The structure includes $26 billion in debt managed by PIMCO, likely issued as bonds, and $3 billion in equity from Blue Owl Capital, designed to preserve the company’s balance sheet flexibility. Morgan Stanley advised on the deal, following competitive consideration of players like Apollo, KKR, Brookfield, and Carlyle.
This bold move marks one of the largest private-credit transactions ever in the tech sector. It also highlights a broader shift: global digital infrastructure financings are skyrocketing. In the United States, annual data-centre funding is expected to double from $30 billion in 2024 to $60 billion in 2025.
Across North America, CyrusOne raised $9.7 billion in debt, backed by KKR and Global Infrastructure Partners, while Vantage Data Centers completed a $9.2 billion equity raise led by DigitalBridge and Silver Lake. In Canada, eStruxture attracted C$1.8 billion from Fengate Asset Management.
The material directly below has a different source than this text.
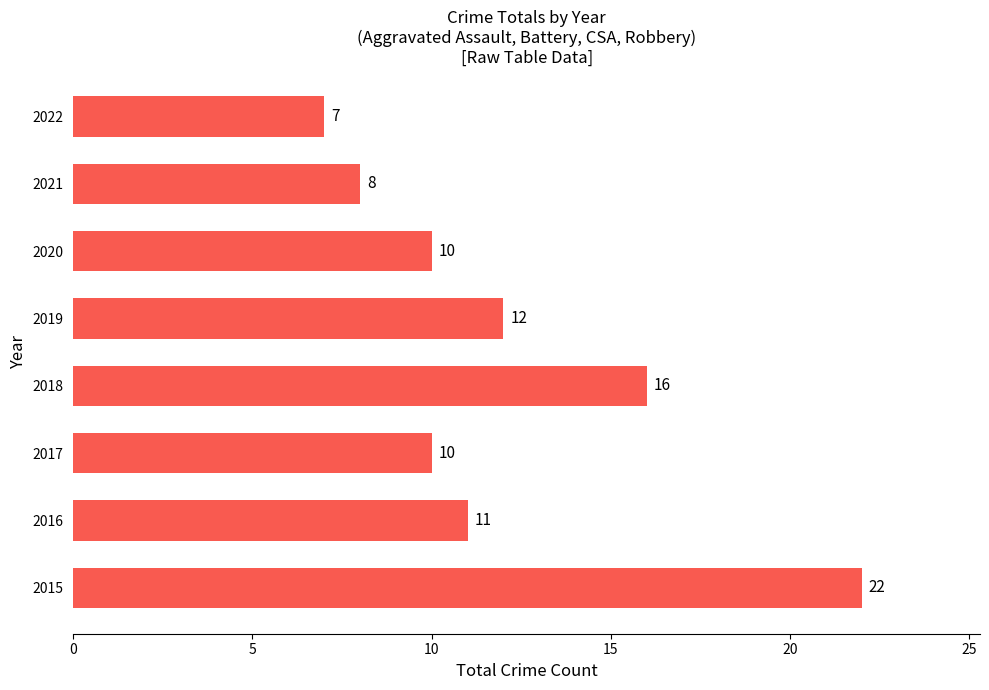

What is the maximum value shown in the chart?

22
In Europe, Brookfield Asset Management is deploying more than $10 billion to build a Swedish AI data-centre campus, paired with GPU infrastructure and cooling systems. The firm has also rolled out a €20 billion development initiative in France.
Asia-Pacific is embracing the momentum too. Goodman Group launched a $4 billion fund in Hong Kong, securing partnerships with PGGM, APG, and the Canada Pension Plan Investment Board to invest in data-centre developments. Meanwhile, Singapore’s Keppel has raised nearly $4.9 billion in private funds for education and data-centre platforms, positioning itself as a key regional infrastructure player.
Looking beyond standalone data-centre builds, sovereign and institutional investors are rallying behind infrastructure at scale. The United States now faces an estimated $50 trillion global infrastructure shortfall by 2030, pushing private credit to center stage through bespoke funding of data centres, renewables, and transport assets.
Private credit’s growing influence extends to high-growth tech regions. A recent $11 billion joint venture backed an Intel semiconductor plant in Ireland—a standout example of how alternative finance underpins complex, high-capex projects.
Meta’s Louisiana financing is emblematic of how hyperscalers are rethinking infrastructure capital. Instead of traditional balance-sheet funding, hybrid structures—blending debt and equity, minimizing dilution, and leveraging private capital expertise—are emerging as powerful mechanisms to finance AI’s compute-hungry future.